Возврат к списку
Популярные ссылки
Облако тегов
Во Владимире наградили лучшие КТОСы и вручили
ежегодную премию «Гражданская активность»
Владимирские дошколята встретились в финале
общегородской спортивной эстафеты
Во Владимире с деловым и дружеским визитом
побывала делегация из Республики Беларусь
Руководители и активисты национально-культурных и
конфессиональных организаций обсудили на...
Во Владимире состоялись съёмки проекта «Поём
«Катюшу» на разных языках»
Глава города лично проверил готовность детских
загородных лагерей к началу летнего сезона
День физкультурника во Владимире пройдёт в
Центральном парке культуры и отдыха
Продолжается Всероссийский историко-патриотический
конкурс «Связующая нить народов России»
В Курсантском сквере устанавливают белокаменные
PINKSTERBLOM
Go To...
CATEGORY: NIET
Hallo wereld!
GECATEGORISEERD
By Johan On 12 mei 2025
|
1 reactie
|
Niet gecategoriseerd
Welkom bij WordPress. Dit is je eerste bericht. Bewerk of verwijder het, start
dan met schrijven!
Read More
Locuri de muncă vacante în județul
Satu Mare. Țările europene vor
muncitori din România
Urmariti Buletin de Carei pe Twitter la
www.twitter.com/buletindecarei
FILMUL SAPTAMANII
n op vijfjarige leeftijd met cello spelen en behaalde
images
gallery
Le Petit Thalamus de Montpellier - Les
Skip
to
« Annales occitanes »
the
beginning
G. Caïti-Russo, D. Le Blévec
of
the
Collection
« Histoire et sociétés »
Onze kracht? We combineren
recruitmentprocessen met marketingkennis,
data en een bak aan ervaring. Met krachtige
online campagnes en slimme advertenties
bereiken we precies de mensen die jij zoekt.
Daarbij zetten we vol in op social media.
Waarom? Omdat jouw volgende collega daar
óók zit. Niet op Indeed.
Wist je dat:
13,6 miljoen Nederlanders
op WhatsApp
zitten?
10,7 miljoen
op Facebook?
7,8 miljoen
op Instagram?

_ _ _

Work item: Work out how many lines of the data include the word "miljoen", and write that number alone.

Result: 3